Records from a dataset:
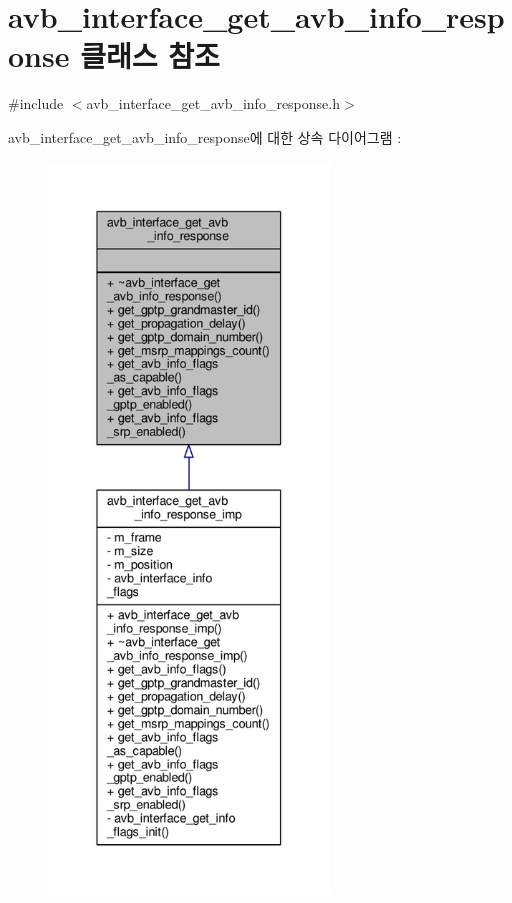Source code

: \hypertarget{classavdecc__lib_1_1avb__interface__get__avb__info__response}{}\section{avb\+\_\+interface\+\_\+get\+\_\+avb\+\_\+info\+\_\+response 클래스 참조}
\label{classavdecc__lib_1_1avb__interface__get__avb__info__response}


{\ttfamily \#include $<$avb\+\_\+interface\+\_\+get\+\_\+avb\+\_\+info\+\_\+response.\+h$>$}



avb\+\_\+interface\+\_\+get\+\_\+avb\+\_\+info\+\_\+response에 대한 상속 다이어그램 \+: 
\nopagebreak
\begin{figure}[H]
\begin{center}
\leavevmode
\includegraphics[height=550pt]{classavdecc__lib_1_1avb__interface__get__avb__info__response__inherit__graph}
\end{center}
\end{figure}


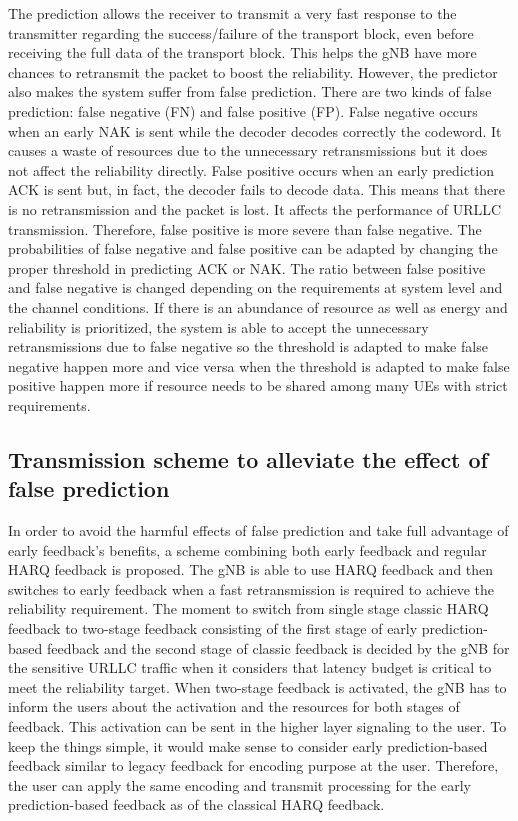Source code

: \documentclass[conference]{IEEEtran}
\begin{document}
The prediction allows the receiver to transmit a very fast response to the transmitter regarding the success/failure of the transport block, even before receiving the full data of the transport block. This helps the gNB have more chances to retransmit the packet to boost the reliability. However, the predictor also makes the system suffer from false prediction. There are two kinds of false prediction: false negative (FN) and false positive (FP). False negative occurs when an early NAK is sent while the decoder decodes correctly the codeword. It causes a waste of resources due to the unnecessary retransmissions but it does not affect the reliability directly. False positive occurs when an early prediction ACK is sent but, in fact, the decoder fails to decode data. This means that there is no retransmission and the packet is lost. It affects the performance of URLLC transmission. Therefore, false positive is more severe than false negative. The probabilities of false negative and false positive can be adapted by changing the proper threshold in predicting ACK or NAK. The ratio between false positive and false negative is changed depending on the requirements at system level and the channel conditions.  If there is an abundance of resource as well as energy and reliability is prioritized, the system is able to accept the unnecessary retransmissions due to false negative so the threshold is adapted to make false negative happen more and vice versa when the threshold is adapted to make false positive happen more if resource needs to be shared among many UEs with strict requirements.

\subsection{Transmission scheme to alleviate the effect of false prediction}\label{CC}

In order to avoid the harmful effects of false prediction and take full advantage of early feedback's benefits, a scheme combining both early feedback and regular HARQ feedback is proposed. The gNB is able to use HARQ feedback and then switches to early feedback when a fast retransmission is required to achieve the reliability requirement. The moment to switch from single stage classic HARQ feedback to two-stage feedback consisting of the first stage of early prediction-based feedback and the second stage of classic feedback is decided by the gNB for the sensitive URLLC traffic when it considers that latency budget is critical to meet the reliability target. When two-stage feedback is activated, the gNB has to inform the users about the activation and the resources for both stages of feedback. This activation can be sent in the higher layer signaling to the user. To keep the things simple, it would make sense to consider early prediction-based feedback similar to legacy feedback for encoding purpose at the user. Therefore, the user can apply the same encoding and transmit processing for the early prediction-based feedback as of the classical HARQ feedback.
\end{document}
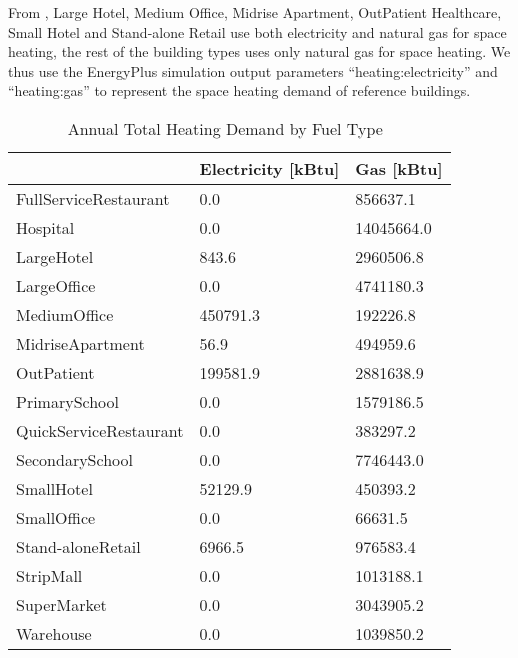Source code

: From , Large Hotel, Medium Office, Midrise
Apartment, OutPatient Healthcare, Small Hotel and Stand-alone Retail
use both electricity and natural gas for space heating, the rest of
the building types uses only natural gas for space heating. We thus
use the EnergyPlus simulation output parameters
``heating:electricity'' and ``heating:gas'' to represent the space
heating demand of reference buildings.
\begin{table}[h]
\centering
\caption{Annual Total Heating Demand by Fuel Type~\cite{DOE2015}}
\label{tab:heatFuel}
\begin{tabular}{lll}
  \hline
                       & Electricity {[}kBtu{]} & Gas {[}kBtu{]} \\
  \hline
  \hline
FullServiceRestaurant  & 0.0                    & 856637.1       \\
Hospital               & 0.0                    & 14045664.0     \\
LargeHotel             & 843.6                  & 2960506.8      \\
LargeOffice            & 0.0                    & 4741180.3      \\
MediumOffice           & 450791.3               & 192226.8       \\
MidriseApartment       & 56.9                   & 494959.6       \\
OutPatient             & 199581.9               & 2881638.9      \\
PrimarySchool          & 0.0                    & 1579186.5      \\
QuickServiceRestaurant & 0.0                    & 383297.2       \\
SecondarySchool        & 0.0                    & 7746443.0      \\
SmallHotel             & 52129.9                & 450393.2       \\
SmallOffice            & 0.0                    & 66631.5        \\
Stand-aloneRetail      & 6966.5                 & 976583.4       \\
StripMall              & 0.0                    & 1013188.1      \\
SuperMarket            & 0.0                    & 3043905.2      \\
Warehouse              & 0.0                    & 1039850.2     \\
  \hline
\end{tabular}
\end{table}

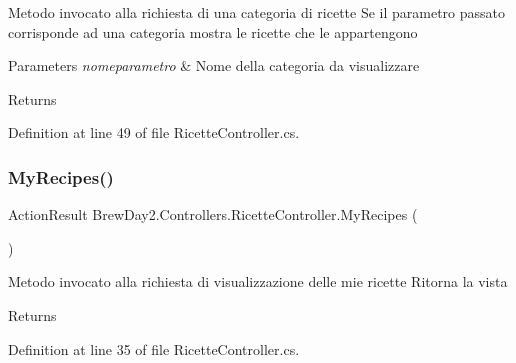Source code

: Metodo invocato alla richiesta di una categoria di ricette Se il parametro passato corrisponde ad una categoria mostra le ricette che le appartengono 


\begin{DoxyParams}{Parameters}
{\em nomeparametro} & Nome della categoria da visualizzare\\
\hline
\end{DoxyParams}
\begin{DoxyReturn}{Returns}

\end{DoxyReturn}


Definition at line 49 of file Ricette\+Controller.\+cs.

\mbox{\label{class_brew_day2_1_1_controllers_1_1_ricette_controller_aa20670e970ff9a0141080d4d09d63ecd}} 
\subsubsection{\texorpdfstring{My\+Recipes()}{MyRecipes()}}
{\footnotesize\ttfamily Action\+Result Brew\+Day2.\+Controllers.\+Ricette\+Controller.\+My\+Recipes (\begin{DoxyParamCaption}{ }\end{DoxyParamCaption})}



Metodo invocato alla richiesta di visualizzazione delle mie ricette Ritorna la vista 

\begin{DoxyReturn}{Returns}

\end{DoxyReturn}


Definition at line 35 of file Ricette\+Controller.\+cs.

\mbox{\label{class_brew_day2_1_1_controllers_1_1_ricette_controller_abe2a5a4ebd4f966411eb313576afa5c7}} 
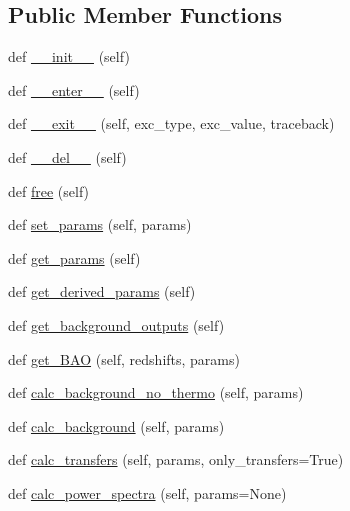 \subsection*{Public Member Functions}
\begin{DoxyCompactItemize}
\item 
def \mbox{\hyperlink{classcamb_1_1camb_1_1CAMBdata_a778dd557d8b5cbab767da49bfd4676f5}{\+\_\+\+\_\+init\+\_\+\+\_\+}} (self)
\item 
def \mbox{\hyperlink{classcamb_1_1camb_1_1CAMBdata_a825b359085f7d722b5466982a7f55e54}{\+\_\+\+\_\+enter\+\_\+\+\_\+}} (self)
\item 
def \mbox{\hyperlink{classcamb_1_1camb_1_1CAMBdata_a021893fba3cb6f0703a167961f9df2a4}{\+\_\+\+\_\+exit\+\_\+\+\_\+}} (self, exc\+\_\+type, exc\+\_\+value, traceback)
\item 
def \mbox{\hyperlink{classcamb_1_1camb_1_1CAMBdata_aa21844c242620c7c21fc0a5232aa8209}{\+\_\+\+\_\+del\+\_\+\+\_\+}} (self)
\item 
def \mbox{\hyperlink{classcamb_1_1camb_1_1CAMBdata_ab591e03bed9e6aae5d00f6258db48e33}{free}} (self)
\item 
def \mbox{\hyperlink{classcamb_1_1camb_1_1CAMBdata_a4cb0c3bb8e54d9ffce7774bd95972af5}{set\+\_\+params}} (self, params)
\item 
def \mbox{\hyperlink{classcamb_1_1camb_1_1CAMBdata_a47917b8227d3cacc5e0d28cac7810f95}{get\+\_\+params}} (self)
\item 
def \mbox{\hyperlink{classcamb_1_1camb_1_1CAMBdata_ac1f14ff98ff987cb382873be883e2552}{get\+\_\+derived\+\_\+params}} (self)
\item 
def \mbox{\hyperlink{classcamb_1_1camb_1_1CAMBdata_a16b60e35b6ec458d66db2895ada43acb}{get\+\_\+background\+\_\+outputs}} (self)
\item 
def \mbox{\hyperlink{classcamb_1_1camb_1_1CAMBdata_a4428c1c04012e8bfc4015656ed24412e}{get\+\_\+\+B\+AO}} (self, redshifts, params)
\item 
def \mbox{\hyperlink{classcamb_1_1camb_1_1CAMBdata_a5747c0c9bc806c82305597d3ed7b0099}{calc\+\_\+background\+\_\+no\+\_\+thermo}} (self, params)
\item 
def \mbox{\hyperlink{classcamb_1_1camb_1_1CAMBdata_a93e9fcebd9c7adb98d59d3ace6cd94c7}{calc\+\_\+background}} (self, params)
\item 
def \mbox{\hyperlink{classcamb_1_1camb_1_1CAMBdata_ad898126931124aa8b68591e04ca7f8cf}{calc\+\_\+transfers}} (self, params, only\+\_\+transfers=True)
\item 
def \mbox{\hyperlink{classcamb_1_1camb_1_1CAMBdata_a5bed120089296027889dc5fc40a91f10}{calc\+\_\+power\+\_\+spectra}} (self, params=None)

\end{DoxyCompactItemize}
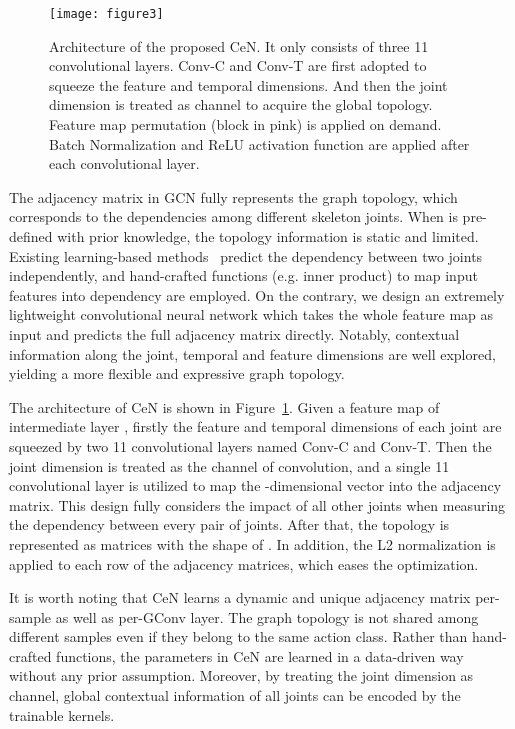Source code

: \documentclass[sigconf]{acmart}
\begin{document}
\begin{figure}[t]
\centering
\texttt{[image: figure3]} \caption{Architecture of the proposed CeN. It only consists of three 11 convolutional layers. Conv-C and Conv-T are first adopted to squeeze the feature and temporal dimensions. And then the joint dimension is treated as channel to acquire the global topology. Feature map permutation (block in pink) is applied on demand. Batch Normalization and ReLU activation function are applied after each convolutional layer.}
\label{fig3}
\end{figure}

The adjacency matrix  in GCN fully represents the graph topology, which corresponds to the dependencies among different skeleton joints. When  is pre-defined with prior knowledge, the topology information is static and limited. Existing learning-based methods~\cite{zhang2019semantics,shi2019two,li2019spatio,liu2020} predict the dependency between two joints  independently, and hand-crafted functions (e.g. inner product) to map input features into dependency are employed. On the contrary, we design an extremely lightweight convolutional neural network which takes the whole feature map as input and predicts the full adjacency matrix  directly. Notably, contextual information along the joint, temporal and feature dimensions are well explored, yielding a more flexible and expressive graph topology.

The architecture of CeN is shown in Figure~\ref{fig3}. Given a feature map of intermediate layer , firstly the feature and temporal dimensions of each joint are squeezed by two 11 convolutional layers named Conv-C and Conv-T. Then the joint dimension is treated as the channel of convolution, and a single 11 convolutional layer is utilized to map the -dimensional vector into the  adjacency matrix. This design fully considers the impact of all other joints when measuring the dependency between every pair of joints. After that, the topology is represented as matrices with the shape of . In addition, the L2 normalization is applied to each row of the adjacency matrices, which eases the optimization.

It is worth noting that CeN learns a dynamic and unique adjacency matrix per-sample as well as per-GConv layer. The graph topology is not shared among different samples even if they belong to the same action class. Rather than hand-crafted functions, the parameters in CeN are learned in a data-driven way without any prior assumption. Moreover, by treating the joint dimension as channel, global contextual information of all joints can be encoded by the trainable kernels.
\end{document}
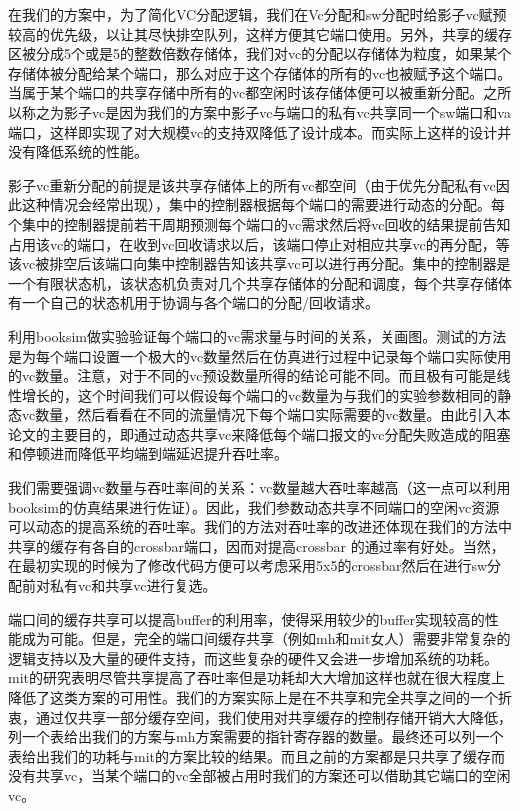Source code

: ﻿\documentclass[10pt,journal]{IEEEtran}
\begin{document}
在我们的方案中，为了简化VC分配逻辑，我们在Vc分配和sw分配时给影子vc赋预较高的优先级，以让其尽快排空队列，这样方便其它端口使用。另外，共享的缓存区被分成5个或是5的整数倍数存储体，我们对vc的分配以存储体为粒度，如果某个存储体被分配给某个端口，那么对应于这个存储体的所有的vc也被赋予这个端口。当属于某个端口的共享存储中所有的vc都空闲时该存储体便可以被重新分配。之所以称之为影子vc是因为我们的方案中影子vc与端口的私有vc共享同一个sw端口和va端口，这样即实现了对大规模vc的支持双降低了设计成本。而实际上这样的设计并没有降低系统的性能。

影子vc重新分配的前提是该共享存储体上的所有vc都空间（由于优先分配私有vc因此这种情况会经常出现），集中的控制器根据每个端口的需要进行动态的分配。每个集中的控制器提前若干周期预测每个端口的vc需求然后将vc回收的结果提前告知占用该vc的端口，在收到vc回收请求以后，该端口停止对相应共享vc的再分配，等该vc被排空后该端口向集中控制器告知该共享vc可以进行再分配。集中的控制器是一个有限状态机，该状态机负责对几个共享存储体的分配和调度，每个共享存储体有一个自己的状态机用于协调与各个端口的分配/回收请求。

利用booksim做实验验证每个端口的vc需求量与时间的关系，关画图。测试的方法是为每个端口设置一个极大的vc数量然后在仿真进行过程中记录每个端口实际使用的vc数量。注意，对于不同的vc预设数量所得的结论可能不同。而且极有可能是线性增长的，这个时间我们可以假设每个端口的vc数量为与我们的实验参数相同的静态vc数量，然后看看在不同的流量情况下每个端口实际需要的vc数量。由此引入本论文的主要目的，即通过动态共享vc来降低每个端口报文的vc分配失败造成的阻塞和停顿进而降低平均端到端延迟提升吞吐率。

我们需要强调vc数量与吞吐率间的关系：vc数量越大吞吐率越高（这一点可以利用booksim的仿真结果进行佐证）。因此，我们参数动态共享不同端口的空闲vc资源可以动态的提高系统的吞吐率。我们的方法对吞吐率的改进还体现在我们的方法中共享的缓存有各自的crossbar端口，因而对提高crossbar 的通过率有好处。当然，在最初实现的时候为了修改代码方便可以考虑采用5x5的crossbar然后在进行sw分配前对私有vc和共享vc进行复选。

端口间的缓存共享可以提高buffer的利用率，使得采用较少的buffer实现较高的性能成为可能。但是，完全的端口间缓存共享（例如mh和mit女人）需要非常复杂的逻辑支持以及大量的硬件支持，而这些复杂的硬件又会进一步增加系统的功耗。mit的研究表明尽管共享提高了吞吐率但是功耗却大大增加这样也就在很大程度上降低了这类方案的可用性。我们的方案实际上是在不共享和完全共享之间的一个折衷，通过仅共享一部分缓存空间，我们使用对共享缓存的控制存储开销大大降低，列一个表给出我们的方案与mh方案需要的指针寄存器的数量。最终还可以列一个表给出我们的功耗与mit的方案比较的结果。而且之前的方案都是只共享了缓存而没有共享vc，当某个端口的vc全部被占用时我们的方案还可以借助其它端口的空闲vc。
\end{document}
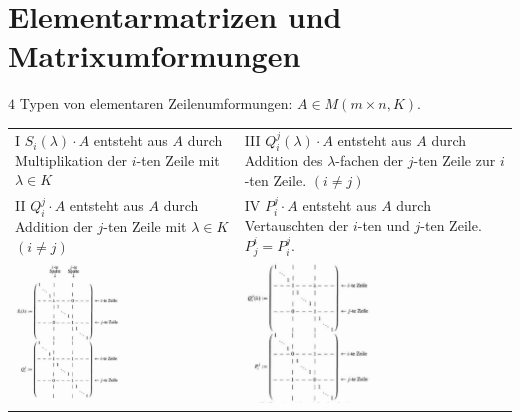 \documentclass[12pt,a4paper]{article}
\theoremstyle{plain}
\numberwithin{equation}{section}
\begin{document}
\section{Elementarmatrizen und Matrixumformungen}
$4$ Typen von elementaren Zeilenumformungen: $A\in M(m\times n,K)$. \\
\begin{tabular}{p{} p{}}
I $S_i(\lambda)\cdot A$ entsteht aus $A$ durch Multiplikation der $i$-ten Zeile mit $\lambda \in K$ & III $Q^j_i(\lambda)\cdot A$ entsteht aus $A$ durch Addition des $\lambda$-fachen der $j$-ten Zeile zur $i$-ten Zeile. $(i\neq j)$ \\ II $Q^j_i\cdot A$ entsteht aus $A$ durch Addition der $j$-ten Zeile mit $\lambda \in K$ $(i\neq j)$ & IV $P^j_i\cdot A$ entsteht aus $A$ durch Vertauschten der $i$-ten und $j$-ten Zeile. $P^i_j=P^j_i$. \\
\includegraphics[width= 0.48\textwidth]{pics/ElMa1.png} & \includegraphics[width= 0.48\textwidth]{pics/ElMa2.png}
\end{tabular}
\end{document}
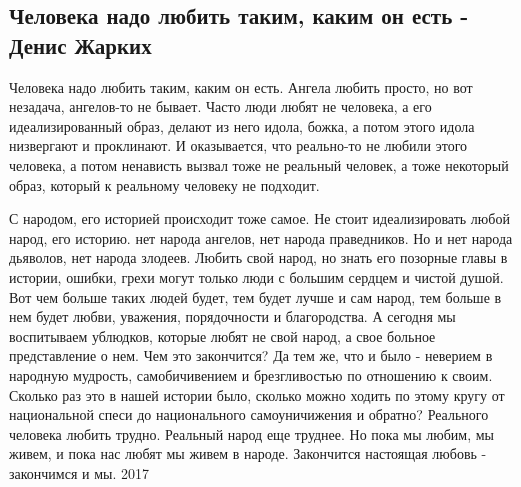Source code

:  
 
 

\subsection{Человека надо любить таким, каким он есть - Денис Жарких}
\label{sec:30_10_2020.fb.denis_zharkih.1.human}


Человека надо любить таким, каким он есть. Ангела любить просто, но вот
незадача, ангелов-то не бывает. Часто люди любят не человека, а его
идеализированный образ, делают из него идола, божка, а потом этого идола
низвергают и проклинают. И оказывается, что реально-то не любили этого
человека, а потом ненависть вызвал тоже не реальный человек, а тоже некоторый
образ, который к реальному человеку не подходит.

С народом, его историей происходит тоже самое. Не стоит идеализировать любой
народ, его историю. нет народа ангелов, нет народа праведников. Но и нет народа
дьяволов, нет народа злодеев. Любить свой народ, но знать его позорные главы в
истории, ошибки, грехи могут только люди с большим сердцем и чистой душой. Вот
чем больше таких людей будет, тем будет лучше и сам народ, тем больше в нем
будет любви, уважения, порядочности и благородства. А сегодня мы воспитываем
ублюдков, которые любят не свой народ, а свое больное представление о нем. Чем
это закончится? Да тем же, что и было - неверием в народную мудрость,
самобичивением и брезгливостью по отношению к своим. Сколько раз это в нашей
истории было, сколько можно ходить по этому кругу от национальной спеси до
национального самоуничижения и обратно? Реального человека любить трудно.
Реальный народ еще труднее. Но пока мы любим, мы живем, и пока нас любят мы
живем в народе. Закончится настоящая любовь - закончимся и мы.  2017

• [TASK BRIEF]: Locate the word "OutPatient" in the records and collect each line it appears in.

• [RESULT OF THIS EXERCISE]:
Apartment, OutPatient Healthcare, Small Hotel and Stand-alone Retail
OutPatient             & 199581.9               & 2881638.9      \\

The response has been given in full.